Instrument reading data:
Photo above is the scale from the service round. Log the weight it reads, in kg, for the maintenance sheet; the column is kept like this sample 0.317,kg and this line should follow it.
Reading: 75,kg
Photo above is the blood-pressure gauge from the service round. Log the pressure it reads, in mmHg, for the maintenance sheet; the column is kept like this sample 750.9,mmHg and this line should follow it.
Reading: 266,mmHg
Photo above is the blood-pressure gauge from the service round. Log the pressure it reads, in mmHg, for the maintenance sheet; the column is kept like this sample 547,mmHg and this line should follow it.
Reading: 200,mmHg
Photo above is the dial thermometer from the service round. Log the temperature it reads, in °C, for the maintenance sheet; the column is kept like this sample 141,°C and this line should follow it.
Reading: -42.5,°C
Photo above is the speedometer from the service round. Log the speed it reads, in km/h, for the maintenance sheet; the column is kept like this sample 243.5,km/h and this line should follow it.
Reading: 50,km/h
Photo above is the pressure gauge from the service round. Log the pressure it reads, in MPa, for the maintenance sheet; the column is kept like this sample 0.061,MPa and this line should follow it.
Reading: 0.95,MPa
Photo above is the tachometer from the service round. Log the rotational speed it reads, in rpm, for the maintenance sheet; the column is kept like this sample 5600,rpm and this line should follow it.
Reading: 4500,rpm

* * *

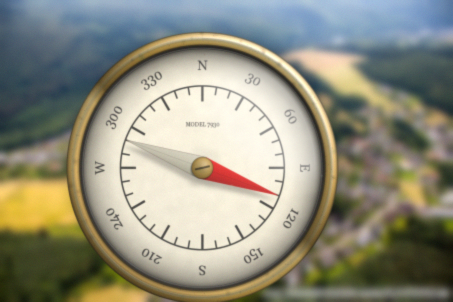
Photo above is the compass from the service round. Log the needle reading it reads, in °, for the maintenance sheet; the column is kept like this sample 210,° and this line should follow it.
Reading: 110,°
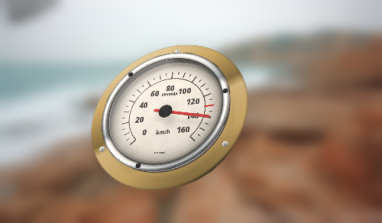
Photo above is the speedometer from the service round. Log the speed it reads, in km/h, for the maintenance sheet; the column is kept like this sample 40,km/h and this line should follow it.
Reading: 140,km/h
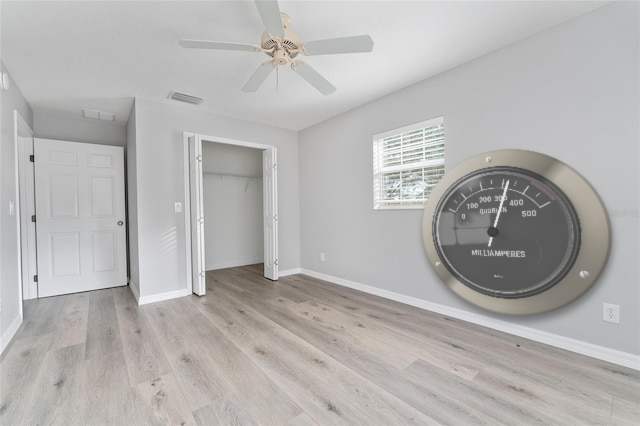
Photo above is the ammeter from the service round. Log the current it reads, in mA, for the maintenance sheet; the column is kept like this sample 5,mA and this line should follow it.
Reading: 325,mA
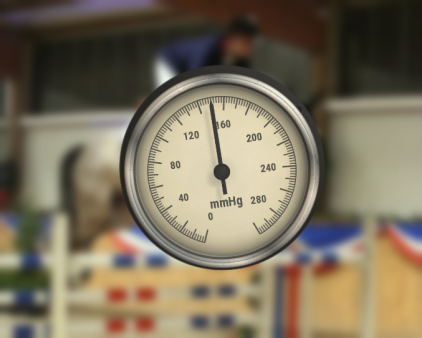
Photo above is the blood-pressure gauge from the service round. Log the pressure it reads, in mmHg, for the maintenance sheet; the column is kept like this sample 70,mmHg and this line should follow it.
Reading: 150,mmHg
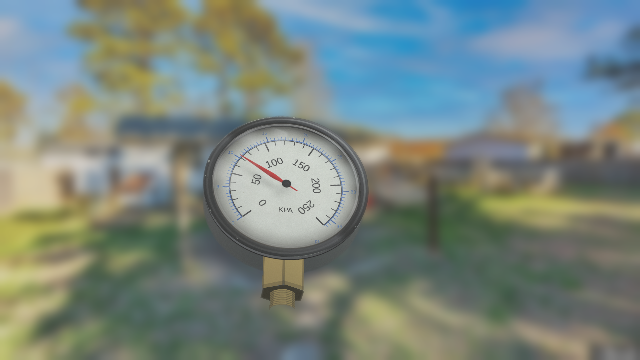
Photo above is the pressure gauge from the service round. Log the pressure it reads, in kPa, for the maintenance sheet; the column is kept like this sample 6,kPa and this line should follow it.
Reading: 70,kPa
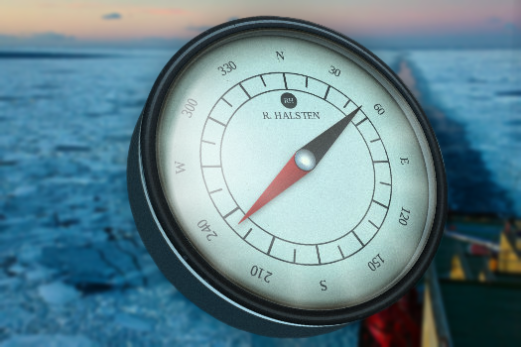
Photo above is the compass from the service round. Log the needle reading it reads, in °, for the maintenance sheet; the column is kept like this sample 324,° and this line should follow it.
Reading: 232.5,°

--

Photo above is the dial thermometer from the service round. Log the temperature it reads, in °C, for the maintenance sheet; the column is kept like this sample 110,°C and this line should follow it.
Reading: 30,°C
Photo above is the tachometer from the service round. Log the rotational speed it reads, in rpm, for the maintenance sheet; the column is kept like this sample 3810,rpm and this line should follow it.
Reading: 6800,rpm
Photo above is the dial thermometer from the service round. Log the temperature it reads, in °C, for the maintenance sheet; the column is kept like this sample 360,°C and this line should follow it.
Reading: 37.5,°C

JOB ITEM:
Copy out, word for word, the lines of the material from the line containing "Photo above is the scale" through the line containing "Reading: 266,mmHg", including both of those lines.

REPLY TO THE EXERCISE:
Photo above is the scale from the service round. Log the weight it reads, in kg, for the maintenance sheet; the column is kept like this sample 0.317,kg and this line should follow it.
Reading: 75,kg
Photo above is the blood-pressure gauge from the service round. Log the pressure it reads, in mmHg, for the maintenance sheet; the column is kept like this sample 750.9,mmHg and this line should follow it.
Reading: 266,mmHg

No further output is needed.